++++ Dataset excerpts

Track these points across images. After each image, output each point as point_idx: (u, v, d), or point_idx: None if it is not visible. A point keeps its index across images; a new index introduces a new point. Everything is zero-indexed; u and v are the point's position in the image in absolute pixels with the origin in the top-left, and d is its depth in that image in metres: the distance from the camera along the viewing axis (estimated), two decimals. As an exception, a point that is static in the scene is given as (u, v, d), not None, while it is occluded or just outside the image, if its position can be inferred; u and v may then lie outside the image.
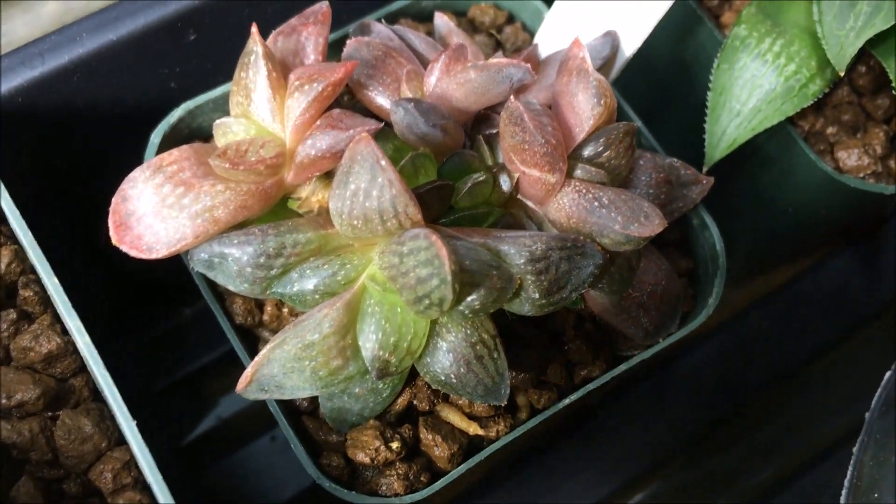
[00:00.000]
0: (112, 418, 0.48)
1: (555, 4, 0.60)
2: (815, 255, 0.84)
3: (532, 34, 0.64)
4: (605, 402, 0.81)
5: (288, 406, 0.55)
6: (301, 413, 0.55)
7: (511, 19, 0.65)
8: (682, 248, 0.62)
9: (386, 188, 0.44)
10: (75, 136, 0.58)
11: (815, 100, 0.58)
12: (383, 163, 0.44)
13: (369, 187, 0.45)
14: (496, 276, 0.47)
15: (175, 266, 0.55)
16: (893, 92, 0.57)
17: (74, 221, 0.61)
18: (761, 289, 0.86)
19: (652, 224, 0.49)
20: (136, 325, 0.78)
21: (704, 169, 0.60)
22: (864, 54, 0.61)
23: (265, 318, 0.56)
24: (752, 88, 0.58)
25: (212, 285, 0.56)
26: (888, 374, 0.62)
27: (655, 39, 0.57)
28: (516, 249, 0.48)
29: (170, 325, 0.81)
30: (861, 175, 0.61)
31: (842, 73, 0.53)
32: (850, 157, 0.61)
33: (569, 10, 0.59)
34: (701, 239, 0.59)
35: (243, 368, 0.47)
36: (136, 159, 0.56)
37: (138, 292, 0.72)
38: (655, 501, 0.78)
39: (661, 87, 0.69)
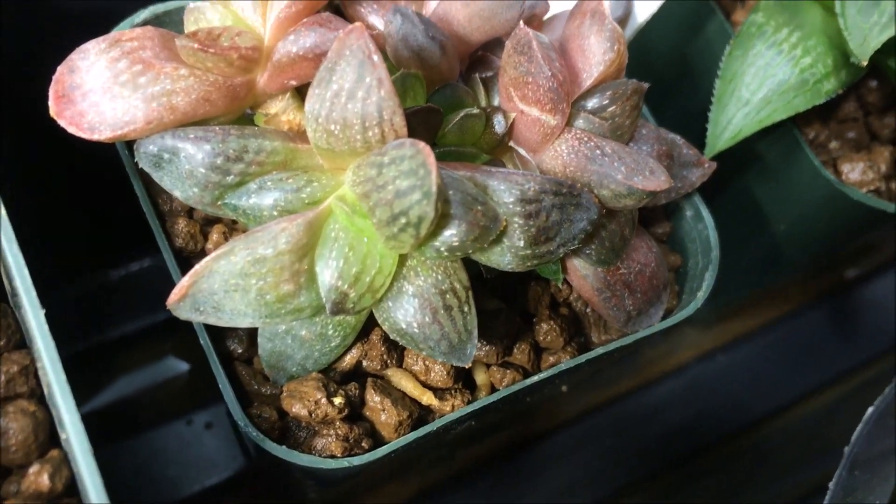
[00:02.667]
0: (14, 317, 0.41)
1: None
2: (790, 304, 0.80)
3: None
4: (562, 426, 0.75)
5: (220, 348, 0.48)
6: (234, 359, 0.49)
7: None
8: (670, 243, 0.57)
9: (374, 89, 0.39)
10: (34, 32, 0.52)
11: (828, 98, 0.54)
12: (375, 58, 0.39)
13: (354, 87, 0.39)
14: (480, 211, 0.41)
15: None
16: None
17: (25, 125, 0.54)
18: (731, 333, 0.82)
19: (658, 179, 0.44)
20: (60, 278, 0.71)
21: (703, 156, 0.56)
22: (875, 68, 0.59)
23: (209, 246, 0.49)
24: (765, 77, 0.54)
25: (153, 201, 0.50)
26: (870, 409, 0.58)
27: (663, 30, 0.54)
28: (506, 186, 0.43)
29: (90, 286, 0.74)
30: (864, 190, 0.57)
31: (864, 64, 0.50)
32: (854, 171, 0.57)
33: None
34: (693, 232, 0.55)
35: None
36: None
37: (70, 245, 0.65)
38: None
39: (665, 79, 0.66)
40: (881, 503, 0.57)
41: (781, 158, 0.59)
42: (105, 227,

++++++++

● **Problem to work on**
Reproduce exactly the lines above from the one with "2: (815, 255, 0.84)" through the last line of the data, keeping both ends and dropping the pictures.

● **Solution to this exercise**
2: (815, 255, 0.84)
3: (532, 34, 0.64)
4: (605, 402, 0.81)
5: (288, 406, 0.55)
6: (301, 413, 0.55)
7: (511, 19, 0.65)
8: (682, 248, 0.62)
9: (386, 188, 0.44)
10: (75, 136, 0.58)
11: (815, 100, 0.58)
12: (383, 163, 0.44)
13: (369, 187, 0.45)
14: (496, 276, 0.47)
15: (175, 266, 0.55)
16: (893, 92, 0.57)
17: (74, 221, 0.61)
18: (761, 289, 0.86)
19: (652, 224, 0.49)
20: (136, 325, 0.78)
21: (704, 169, 0.60)
22: (864, 54, 0.61)
23: (265, 318, 0.56)
24: (752, 88, 0.58)
25: (212, 285, 0.56)
26: (888, 374, 0.62)
27: (655, 39, 0.57)
28: (516, 249, 0.48)
29: (170, 325, 0.81)
30: (861, 175, 0.61)
31: (842, 73, 0.53)
32: (850, 157, 0.61)
33: (569, 10, 0.59)
34: (701, 239, 0.59)
35: (243, 368, 0.47)
36: (136, 159, 0.56)
37: (138, 292, 0.72)
38: (655, 501, 0.78)
39: (661, 87, 0.69)
[00:02.667]
0: (14, 317, 0.41)
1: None
2: (790, 304, 0.80)
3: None
4: (562, 426, 0.75)
5: (220, 348, 0.48)
6: (234, 359, 0.49)
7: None
8: (670, 243, 0.57)
9: (374, 89, 0.39)
10: (34, 32, 0.52)
11: (828, 98, 0.54)
12: (375, 58, 0.39)
13: (354, 87, 0.39)
14: (480, 211, 0.41)
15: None
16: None
17: (25, 125, 0.54)
18: (731, 333, 0.82)
19: (658, 179, 0.44)
20: (60, 278, 0.71)
21: (703, 156, 0.56)
22: (875, 68, 0.59)
23: (209, 246, 0.49)
24: (765, 77, 0.54)
25: (153, 201, 0.50)
26: (870, 409, 0.58)
27: (663, 30, 0.54)
28: (506, 186, 0.43)
29: (90, 286, 0.74)
30: (864, 190, 0.57)
31: (864, 64, 0.50)
32: (854, 171, 0.57)
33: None
34: (693, 232, 0.55)
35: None
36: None
37: (70, 245, 0.65)
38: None
39: (665, 79, 0.66)
40: (881, 503, 0.57)
41: (781, 158, 0.59)
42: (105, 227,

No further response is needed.